Dr Slape completed his Ph.D. studies at The Queen Elizabeth Hospital campus of The University of Adelaide Department of Medicine in 2003, on a project involving the mapping of breakpoints of leukemic chromosomal translocations under the supervision of Dr Alex Dobrovic. Dr Slape then did post-doctoral work at the National Cancer Institute at the National Institutes of Health in Bethesda, Maryland, USA where he worked in the laboratory of Dr Peter Aplan. Here he generated and characterised the NUP98-HOXD13 mouse model of myelodysplasia, the first mouse model of this disease and still one of the best and most-used around the world. Returning to Australia in 2008, Dr Slape worked at the Bone Marrow Research Laboratories at the Royal Melbourne Hospital, where he initiated projects investigating molecular and cellular aspects of myelodysplasia utilising the NUP98-HOXD13 mouse model. One of these was the study of the role of apoptosis in transformation of myelodysplasia to acute leukaemia. In May 2013 he moved to the Department of Biochemistry and Molecular Biology at Monash University, to work on the basic science behind the promising leukemia therapeutic antibody KB004. From 2016, Dr Slape is a research leader at the University of Queensland Diamantina Institute.

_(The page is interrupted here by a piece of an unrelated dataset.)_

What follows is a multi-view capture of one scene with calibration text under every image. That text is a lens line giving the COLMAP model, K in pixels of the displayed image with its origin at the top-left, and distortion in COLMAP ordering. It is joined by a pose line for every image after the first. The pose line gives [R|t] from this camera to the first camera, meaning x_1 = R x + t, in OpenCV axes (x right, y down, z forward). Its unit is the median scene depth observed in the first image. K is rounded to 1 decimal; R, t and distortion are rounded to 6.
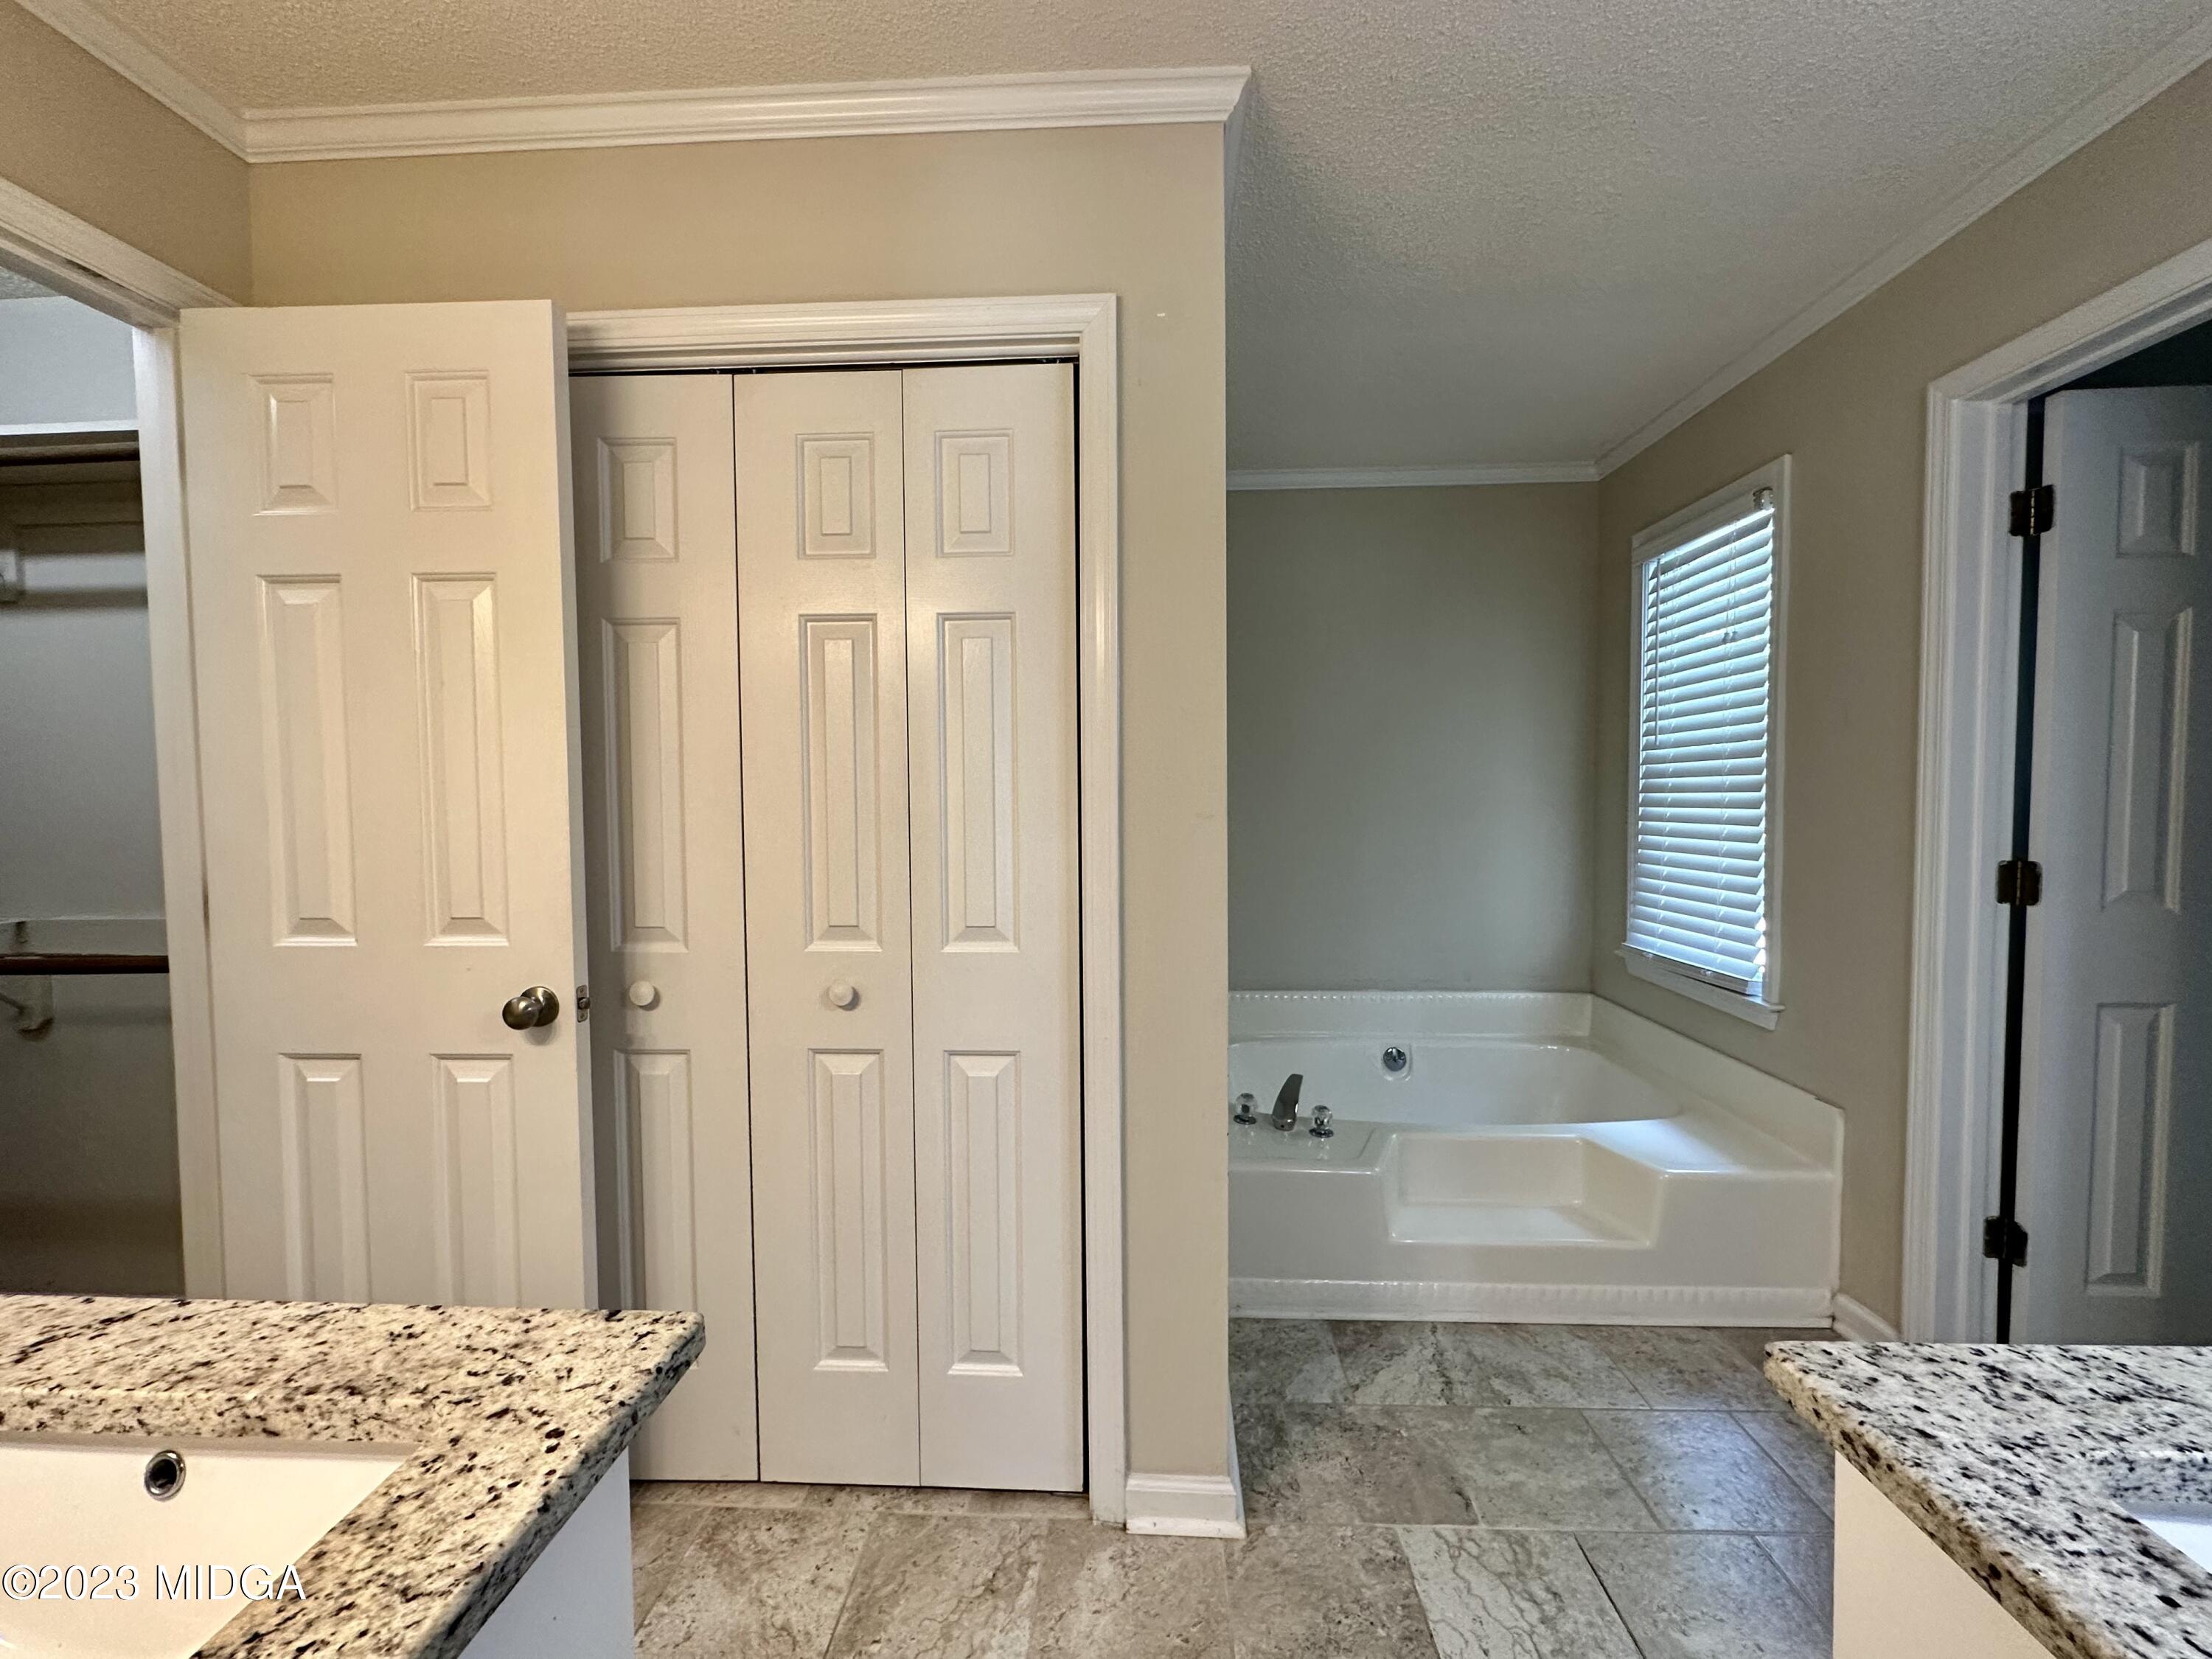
lens RADIAL K [[882.6, 0, 1099.1], [0, 882.6, 825.3], [0, 0, 1]] dist [-0.000153, -0.000377]
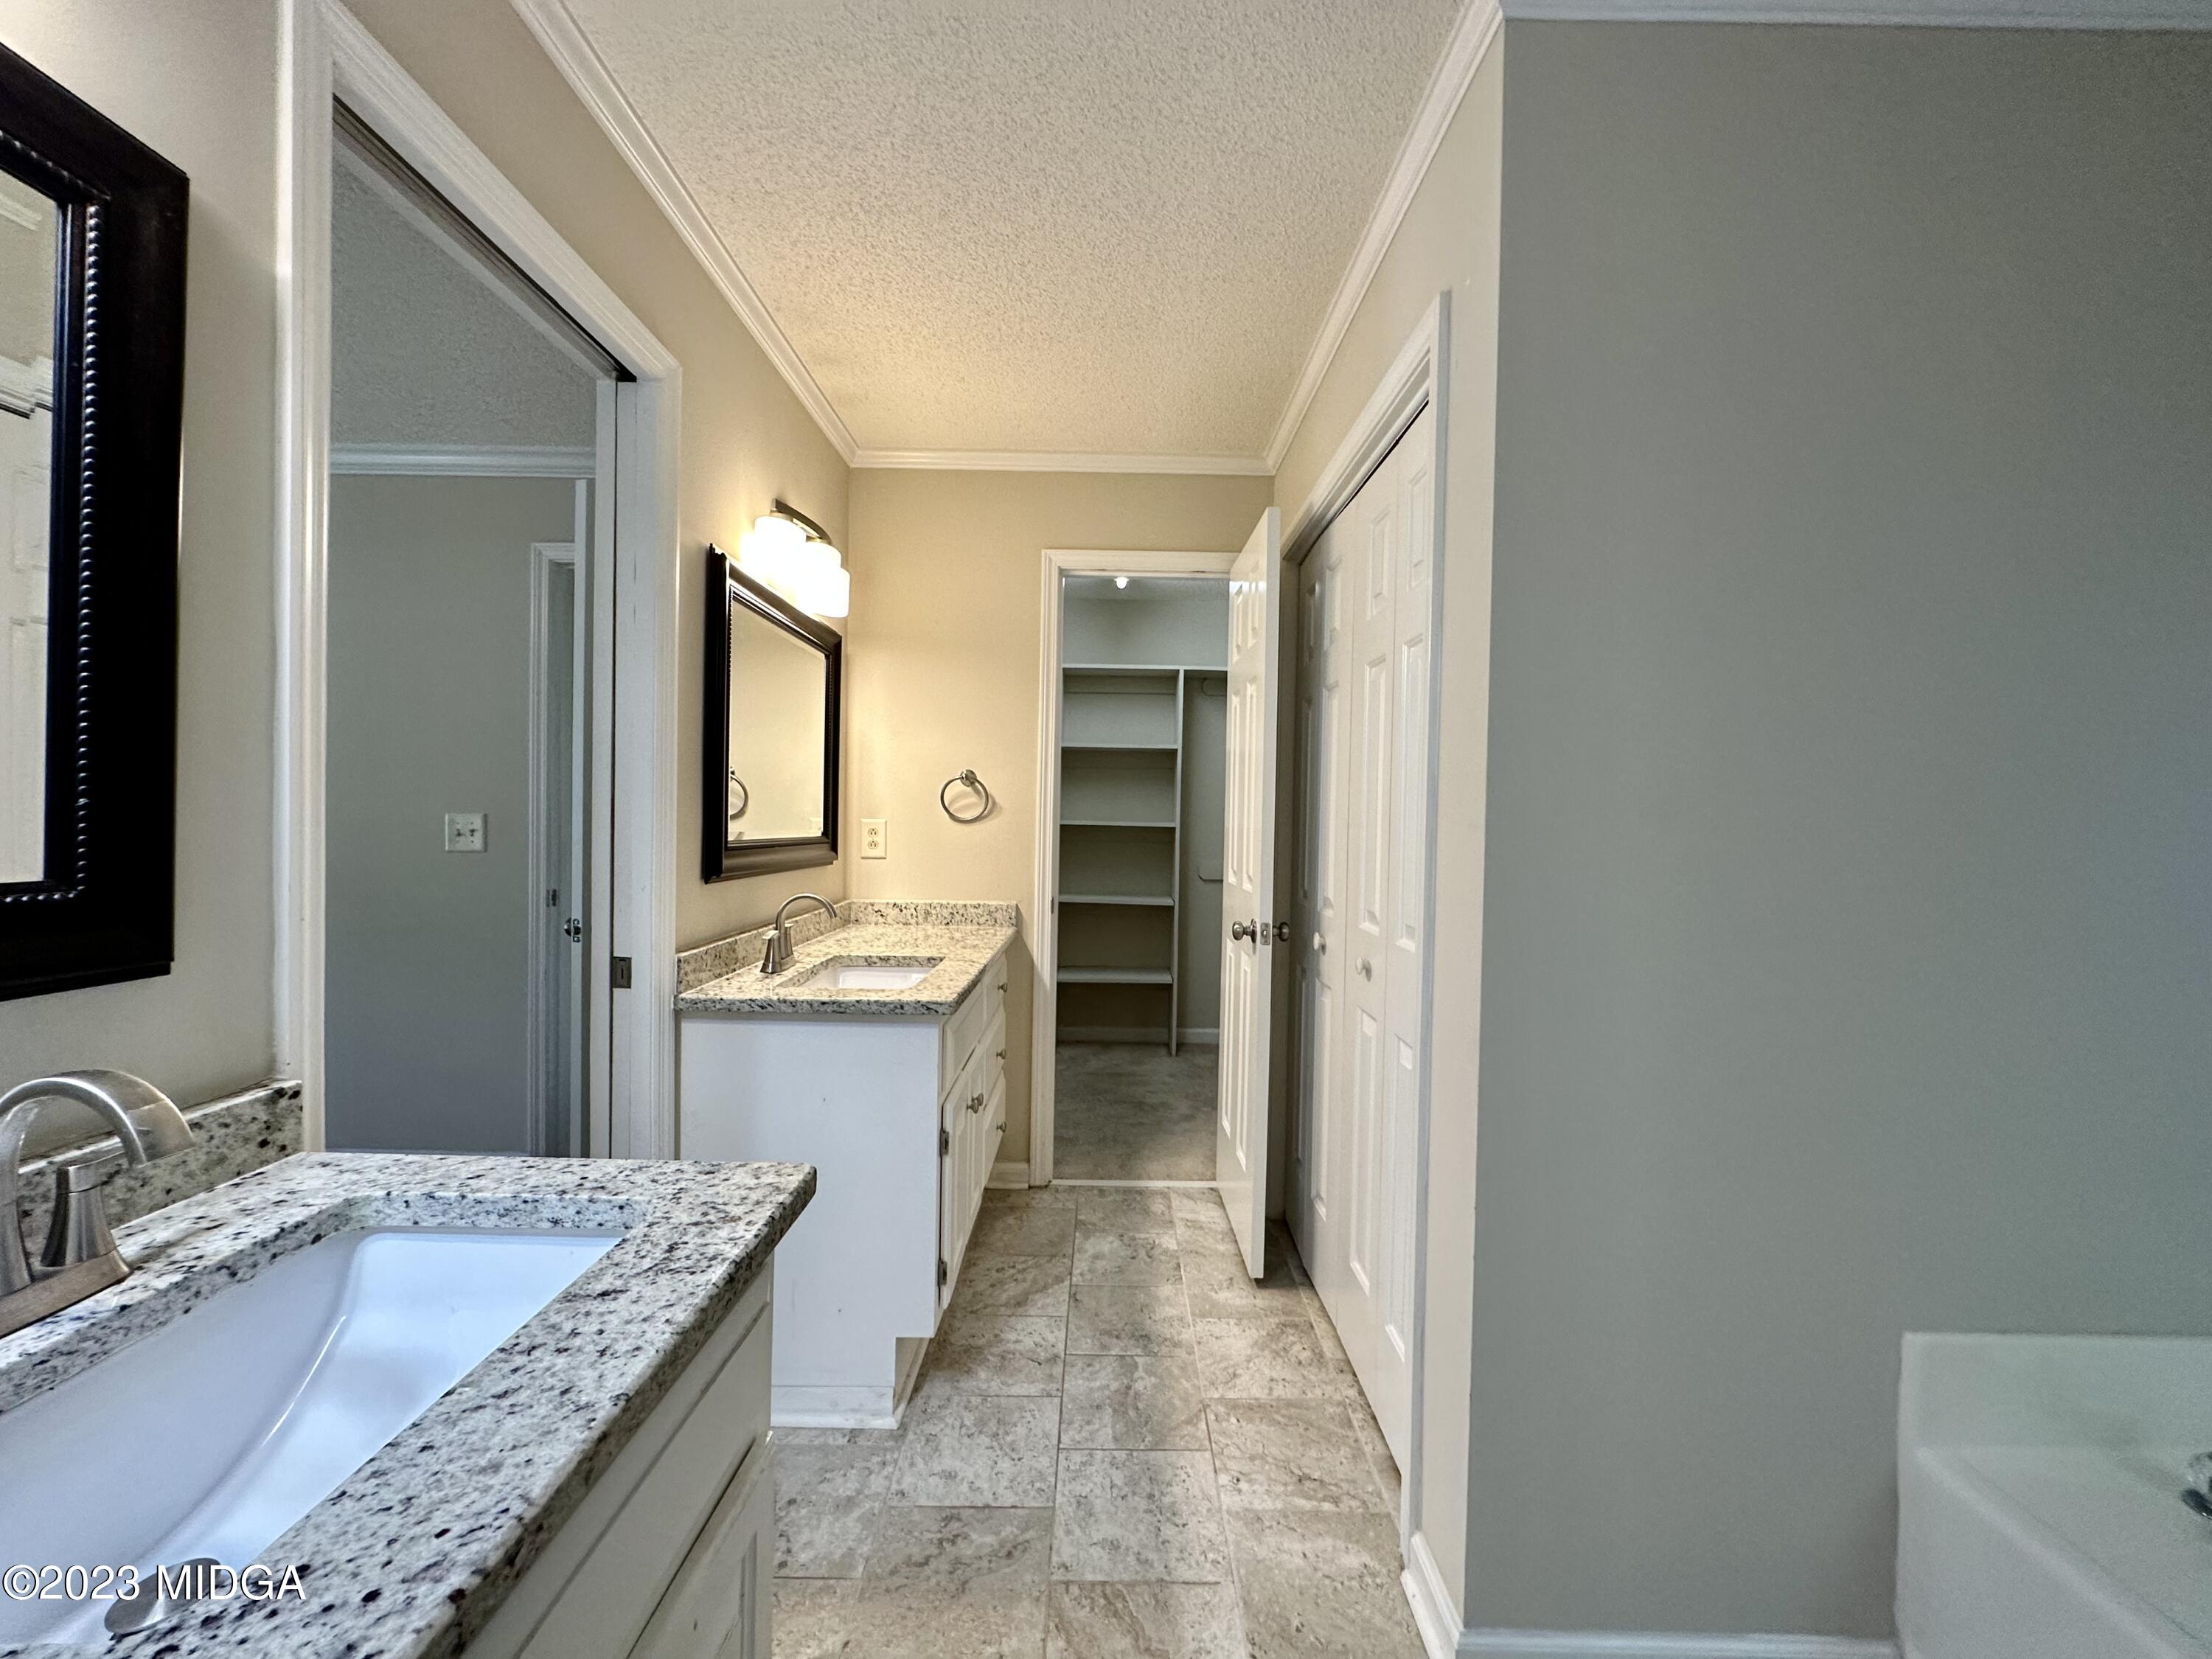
lens RADIAL K [[882.6, 0, 1103.4], [0, 882.6, 818.8], [0, 0, 1]] dist [-0.000153, -0.000377]
pose [[0.046875, 0.007798, -0.998870, 2.378785], [-0.050888, 0.998690, 0.005409, 0.003464], [0.997604, 0.050577, 0.047211, 1.487675]]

Dr Slape’s research career has had two primary objectives: to understand the mechanisms of transformation of chronic pre-leukemia conditions to acute leukemia, and to investigate the disease stem cells in pre-leukemia conditions to find therapeutic targets for both phases of haematological disease. The NUP98-HOXD13 transgenic mouse is an ideal model toward both ends; the mice have symptoms of MDS from birth, but only progress to acute myeloid leukemia (AML) after six months, and are therefore an ideal model to study the molecular events necessary to drive transformation from chronic to acute disease, or to study aberrantly self-renewing stem cells in isolation, prior to transformation.

Towards the first objective, Dr Slape has performed and published studies identifying spontaneous drivers of this transformation to disease, and also artificially driving transformation using a retroviral mutagenesis screen to identify induced oncogenic gene expression events. His apoptosis work has resulted in the paradigm-shifting discovery that apoptosis drives transformation of the disease to acute leukemia, where it has hitherto been thought of as a protective mechanism against cancer. Aspects of the second objective run throughout work directed at the first, but have come to the fore in his current work targeting disease stem cell interactions with their modified environment, and the role this plays in promoting their self-renewal. The current work aims to disrupt these interactions to evict the stem cells from the niche, assisting existing therapies to eradicate disease.